Deep Learning and its Application in Bioinformatics: Case Study on Protein-peptide Binding Prediction

Friday, December 1, 2017 - 2:20pm to 3:10pm
Swearingen room 2A14

Speaker: Dr. Jianjun Hu

Abstract: Deep learning has led to tremendous progress in computer vision, speech recognition, and natural language processing. It has now crossed the boundary and has brought breakthroughs also in the area of bioinformatics. One interesting problem is developing accurate models for predicting peptide binding affinities to protein receptors such as MHC(Major Histocompatibility complex), which can shed understanding to adverse drug reaction and autoimmune diseases and lead to more effective protein therapy and design of vaccines.

We proposed a deep convolutional neural network (CNN) based peptide binding prediction algorithm for achieving substantially higher accuracy as tested in MHC-I peptide binding affinity prediction. Our model takes raw binding peptide sequences and affinity scores or binding labels as input without needing any human-designed features. The back-propagation training algorithm allows it to learn nonlinear relationships among the amino acid positions of the peptides. It also can naturally handle the peptide length variation, MHC polymorphasim, and unbalanced training samples of MHC proteins with different alleles via a simple amino acid padding scheme. Our experiments showed that DeepMHC can achieve the state-of-the-art prediction performance on most of the IEDB benchmark datasets with a single model architecture and without using any consensus or composite ensemble classifier models.

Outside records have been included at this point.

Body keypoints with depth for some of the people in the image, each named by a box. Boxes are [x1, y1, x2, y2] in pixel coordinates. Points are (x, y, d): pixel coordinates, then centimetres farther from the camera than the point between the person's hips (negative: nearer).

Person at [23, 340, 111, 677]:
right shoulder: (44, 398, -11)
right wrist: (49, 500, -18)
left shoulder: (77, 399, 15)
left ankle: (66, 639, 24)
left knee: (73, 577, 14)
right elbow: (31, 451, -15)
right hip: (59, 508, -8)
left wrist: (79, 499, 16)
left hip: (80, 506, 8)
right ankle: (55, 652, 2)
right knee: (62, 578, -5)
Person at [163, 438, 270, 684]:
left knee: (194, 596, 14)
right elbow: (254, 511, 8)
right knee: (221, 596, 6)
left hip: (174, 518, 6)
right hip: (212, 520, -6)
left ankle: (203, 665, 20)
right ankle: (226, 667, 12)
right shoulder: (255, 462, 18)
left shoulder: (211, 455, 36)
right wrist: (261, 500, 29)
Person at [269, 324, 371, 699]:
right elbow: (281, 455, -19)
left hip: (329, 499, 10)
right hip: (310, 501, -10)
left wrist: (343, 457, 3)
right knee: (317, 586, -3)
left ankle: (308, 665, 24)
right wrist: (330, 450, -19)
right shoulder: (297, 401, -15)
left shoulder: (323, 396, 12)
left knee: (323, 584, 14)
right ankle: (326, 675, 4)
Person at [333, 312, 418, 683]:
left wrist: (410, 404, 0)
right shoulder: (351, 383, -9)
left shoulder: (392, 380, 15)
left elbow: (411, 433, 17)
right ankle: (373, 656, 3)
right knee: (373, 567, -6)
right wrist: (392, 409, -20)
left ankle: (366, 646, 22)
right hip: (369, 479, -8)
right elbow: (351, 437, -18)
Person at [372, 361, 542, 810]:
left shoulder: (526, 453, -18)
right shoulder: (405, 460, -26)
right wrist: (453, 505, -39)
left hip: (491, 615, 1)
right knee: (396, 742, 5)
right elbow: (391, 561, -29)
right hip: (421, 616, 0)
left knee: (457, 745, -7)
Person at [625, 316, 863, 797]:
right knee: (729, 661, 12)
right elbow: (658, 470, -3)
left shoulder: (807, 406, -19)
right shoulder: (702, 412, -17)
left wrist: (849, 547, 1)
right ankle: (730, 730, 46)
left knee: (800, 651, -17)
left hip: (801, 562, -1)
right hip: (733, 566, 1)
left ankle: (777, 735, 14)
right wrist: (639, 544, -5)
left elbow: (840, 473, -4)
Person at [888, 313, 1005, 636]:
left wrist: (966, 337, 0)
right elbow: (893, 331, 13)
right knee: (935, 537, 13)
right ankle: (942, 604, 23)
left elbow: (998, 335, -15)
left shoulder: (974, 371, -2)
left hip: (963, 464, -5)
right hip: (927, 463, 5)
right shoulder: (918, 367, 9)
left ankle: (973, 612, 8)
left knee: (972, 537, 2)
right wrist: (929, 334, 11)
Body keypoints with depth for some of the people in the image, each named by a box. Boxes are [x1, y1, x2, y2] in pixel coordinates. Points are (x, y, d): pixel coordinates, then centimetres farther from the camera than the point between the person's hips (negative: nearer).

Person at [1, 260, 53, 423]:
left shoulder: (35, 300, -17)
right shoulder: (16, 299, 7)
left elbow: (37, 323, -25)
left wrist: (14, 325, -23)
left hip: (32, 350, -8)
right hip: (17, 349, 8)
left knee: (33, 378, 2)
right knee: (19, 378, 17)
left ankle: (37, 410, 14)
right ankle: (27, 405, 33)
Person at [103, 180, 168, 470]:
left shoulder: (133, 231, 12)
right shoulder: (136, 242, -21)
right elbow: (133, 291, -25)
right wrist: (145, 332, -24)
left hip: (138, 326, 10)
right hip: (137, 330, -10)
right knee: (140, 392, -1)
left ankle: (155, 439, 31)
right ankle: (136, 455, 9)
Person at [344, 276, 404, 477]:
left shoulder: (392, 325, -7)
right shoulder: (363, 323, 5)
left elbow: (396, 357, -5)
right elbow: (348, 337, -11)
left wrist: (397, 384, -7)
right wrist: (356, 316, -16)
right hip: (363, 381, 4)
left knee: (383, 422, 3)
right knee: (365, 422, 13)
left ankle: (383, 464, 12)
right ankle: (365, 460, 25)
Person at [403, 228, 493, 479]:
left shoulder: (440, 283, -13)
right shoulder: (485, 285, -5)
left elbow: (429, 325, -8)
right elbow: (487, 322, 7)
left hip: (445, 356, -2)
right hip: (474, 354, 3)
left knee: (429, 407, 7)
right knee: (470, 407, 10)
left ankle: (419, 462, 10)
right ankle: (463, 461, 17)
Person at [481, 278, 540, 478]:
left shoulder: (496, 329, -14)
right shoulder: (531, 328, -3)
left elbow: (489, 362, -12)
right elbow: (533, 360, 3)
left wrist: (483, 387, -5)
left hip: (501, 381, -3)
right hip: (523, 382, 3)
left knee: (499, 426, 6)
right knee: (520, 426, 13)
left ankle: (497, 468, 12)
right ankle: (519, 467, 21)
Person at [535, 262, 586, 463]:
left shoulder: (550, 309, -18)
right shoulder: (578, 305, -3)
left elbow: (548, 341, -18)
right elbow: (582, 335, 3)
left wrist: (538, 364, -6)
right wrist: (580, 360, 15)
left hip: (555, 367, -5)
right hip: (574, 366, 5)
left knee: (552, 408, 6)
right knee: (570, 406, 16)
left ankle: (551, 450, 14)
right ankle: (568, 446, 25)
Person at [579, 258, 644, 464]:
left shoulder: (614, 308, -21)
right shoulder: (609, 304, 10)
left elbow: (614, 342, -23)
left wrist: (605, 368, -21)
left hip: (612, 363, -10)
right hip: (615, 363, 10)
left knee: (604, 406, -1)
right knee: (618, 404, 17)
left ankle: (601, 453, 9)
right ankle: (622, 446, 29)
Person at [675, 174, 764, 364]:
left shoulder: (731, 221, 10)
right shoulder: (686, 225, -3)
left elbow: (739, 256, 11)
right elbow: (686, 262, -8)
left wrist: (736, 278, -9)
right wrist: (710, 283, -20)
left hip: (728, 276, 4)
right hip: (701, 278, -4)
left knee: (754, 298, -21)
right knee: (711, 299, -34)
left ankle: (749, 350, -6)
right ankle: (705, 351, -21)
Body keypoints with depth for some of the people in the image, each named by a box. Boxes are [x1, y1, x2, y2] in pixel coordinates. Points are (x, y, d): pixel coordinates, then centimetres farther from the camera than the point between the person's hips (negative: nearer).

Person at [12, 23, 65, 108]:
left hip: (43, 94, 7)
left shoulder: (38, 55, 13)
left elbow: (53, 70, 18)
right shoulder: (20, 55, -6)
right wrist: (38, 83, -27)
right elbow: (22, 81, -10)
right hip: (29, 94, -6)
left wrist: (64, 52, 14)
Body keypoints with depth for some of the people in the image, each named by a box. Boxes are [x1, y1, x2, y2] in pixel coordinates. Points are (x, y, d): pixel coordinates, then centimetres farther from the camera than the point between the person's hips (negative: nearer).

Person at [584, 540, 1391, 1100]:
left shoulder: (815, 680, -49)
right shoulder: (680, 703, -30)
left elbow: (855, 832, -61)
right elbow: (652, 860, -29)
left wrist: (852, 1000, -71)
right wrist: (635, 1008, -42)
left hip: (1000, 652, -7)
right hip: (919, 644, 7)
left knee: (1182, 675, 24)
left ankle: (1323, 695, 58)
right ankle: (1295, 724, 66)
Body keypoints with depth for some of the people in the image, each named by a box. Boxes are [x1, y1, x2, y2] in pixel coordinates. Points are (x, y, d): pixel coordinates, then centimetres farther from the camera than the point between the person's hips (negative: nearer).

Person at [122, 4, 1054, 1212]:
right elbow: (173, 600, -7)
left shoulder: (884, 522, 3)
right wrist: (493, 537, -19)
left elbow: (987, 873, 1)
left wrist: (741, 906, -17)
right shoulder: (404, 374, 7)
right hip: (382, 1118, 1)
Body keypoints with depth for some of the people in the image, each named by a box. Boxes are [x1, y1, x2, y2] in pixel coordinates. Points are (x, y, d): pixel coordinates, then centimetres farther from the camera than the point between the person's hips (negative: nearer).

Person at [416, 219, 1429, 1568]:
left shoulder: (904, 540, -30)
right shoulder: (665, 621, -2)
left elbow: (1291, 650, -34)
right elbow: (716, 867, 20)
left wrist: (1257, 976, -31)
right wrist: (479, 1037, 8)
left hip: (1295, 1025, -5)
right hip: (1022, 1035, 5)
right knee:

Bio: I joined CSE department of the University of South Carolina in August 2007. I am now working on integrative functional genomics and especially integrative analysis of microarray data. I am also interested in motif discovery for understanding gene expression mechanisms involved in diseases. I got my Ph.D. in Computer Science in the area of machine learning and particularly evolutionary computation at the Genetic Algorithm Research and Application Group (GARAGe) of Michigan State University. My dissertation focuses on sustainable evolutionary computation algorithms and automated computational synthesis. I have worked on the DNA motif discovery problem as Postdoc at Kihara Bioinformatics Lab, Purdue University and microarray analysis at the Computational Molecular Biology Division at the University of Southern California (another USC).